Tony Tolbert

No. 62, 92
- Position: Defensive end

Personal information
- Born: December 29, 1967 (age 58) Tuskegee, Alabama, U.S.
- Listed height: 6 ft 6 in (1.98 m)
- Listed weight: 268 lb (122 kg)

Career information
- High school: Dwight Morrow (Englewood, New Jersey)
- College: UTEP
- NFL draft: 1989 (4th round, 85th overall pick)

Career history
- Dallas Cowboys (1989–1997);

Awards and highlights
- 3× Super Bowl champion (XXVII, XXVIII, XXX); Second-team All-Pro (1996); Pro Bowl (1996); NFL All-Rookie team (1989); First-team All-WAC (1988); Second-team All-WAC (1987);

Career NFL statistics
- Sacks: 59
- Forced fumbles: 7
- Fumble recoveries: 4
- Interceptions: 1
- Defensive touchdowns: 1
- Stats at Pro Football Reference

= Tony Tolbert =

American football player (born 1967)

Anthony Lewis Tolbert (born December 29, 1967) is an American former professional football player who was a defensive end for the Dallas Cowboys of the National Football League (NFL). He played college football for the UTEP Miners and was selected in the fourth round of the 1989 NFL draft.

==Early life==
Tolbert grew up in Englewood, New Jersey, and attended Dwight Morrow High School, where he was an All-conference selection. He accepted a football scholarship from the University of Texas-El Paso.

Tolbert was light for a defensive end (6 feet 2 inches and 175 pounds as a freshman), but developed into a pass rusher.

As a junior, Tolbert was named the starter at outside linebacker, contributing to a 7-4 record, for the program's first winning season since 1970. He posted 49 tackles (five for loss), four sacks, three passes defensed, two forced fumbles and two fumble recoveries. Against Colorado State University, he tallied five tackles and one sack, helping the school win its first football road game in seven years.

During his senior season, Tolbert tied a school record with 11 sacks, while making 101 tackles, 15 tackles for loss (led the team), two passes defensed, one forced fumble and earning All- WAC honors. UTEP's 1988 team is the winningest football team in school history with 10 wins. It also clinched its first bowl bid since 1967, losing 38-18 to University of Southern Mississippi in the Independence Bowl.
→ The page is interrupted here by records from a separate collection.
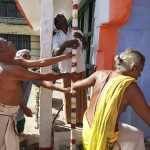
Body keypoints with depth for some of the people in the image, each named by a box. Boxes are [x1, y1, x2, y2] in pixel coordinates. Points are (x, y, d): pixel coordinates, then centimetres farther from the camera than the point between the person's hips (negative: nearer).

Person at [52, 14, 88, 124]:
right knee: (68, 96, 8)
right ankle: (70, 119, 26)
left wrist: (82, 38, -29)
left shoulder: (77, 32, 3)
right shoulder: (56, 37, -2)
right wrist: (65, 45, -37)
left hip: (80, 69, 2)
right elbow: (55, 53, -18)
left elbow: (85, 47, -8)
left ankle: (80, 119, 28)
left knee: (81, 95, 10)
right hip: (67, 70, -2)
In 2014, Tolbert was named to the UTEP football Centennial team. He graduated with a degree in criminal justice.

==Professional career==
Tolbert was selected by the Dallas Cowboys in the fourth round (85th overall) of the 1989 NFL draft, after falling because he was considered a tweener (slow to play linebacker and light for a defensive end at 230 pounds). As a rookie, Tolbert was converted into a defensive end. He started five games at left defensive end over Ed "Too Tall" Jones, making 52 tackles, two sacks, 18 quarterback pressures, five passes defensed (led the team) and one forced fumble. Tolbert had 10 tackles, one pass defensed and one forced fumble against the Kansas City Chiefs.

In 1990, Tolbert played at both end positions and defensive tackle on passing downs. He started four games, in place of an injured Jim Jeffcoat and Danny Stubbs. He registered 55 tackles, six sacks (third on the team), 24 quarterback pressures (third on the team), three passes defensed and one forced fumble.

In 1991, Tolbert took advantage of a contract holdout by Stubbs and became the regular starter at left defensive end. He posted 73 tackles (fifth on the team), seven sacks (led the team), 25 quarterback pressures (led the team), five passes defensed and two forced fumbles.

In 1996, he was named to the Pro Bowl, when he had a career-high of 12 sacks and 85 tackles.

Tolbert played with chronic knee pain through the final years of his career, because of a degenerative knee condition. Despite playing in pain, Tolbert started all 16 games in 1997, compiled five sacks and led all Cowboys defensive linemen in tackles for the seventh consecutive season, with 60. Tolbert's five sacks were the most on the team that year.

On June 16 1998, Tolbert was released because of his declining performance while playing on aching knees.

As a defensive end for the Cowboys from 1989-1997, Tolbert played an important role in the Cowboys' rise to prominence in the 1990s and their three Super Bowl victories. Tolbert became one of the stalwarts on one of the best defenses of the 1990s. During that time, he teamed up with Charles Haley to become one of the top pass-rushing duos in the NFL. Although Tolbert came into the league as a pass rush specialist, he developed into an effective run stopper, making him the leading tackler among Cowboy defensive linemen for seven straight years.

During Tolbert's career, he recorded 59 quarterback sacks in 128 games played over the course of nine seasons, plus he returned his only interception 54 yards for a touchdown. He had more sacks during the 1990s than any other Cowboy player.

==Personal life==
Ten years after Tolbert retired, he had knee-replacement surgery on both knees, the result of seven knee surgeries during his nine-year career.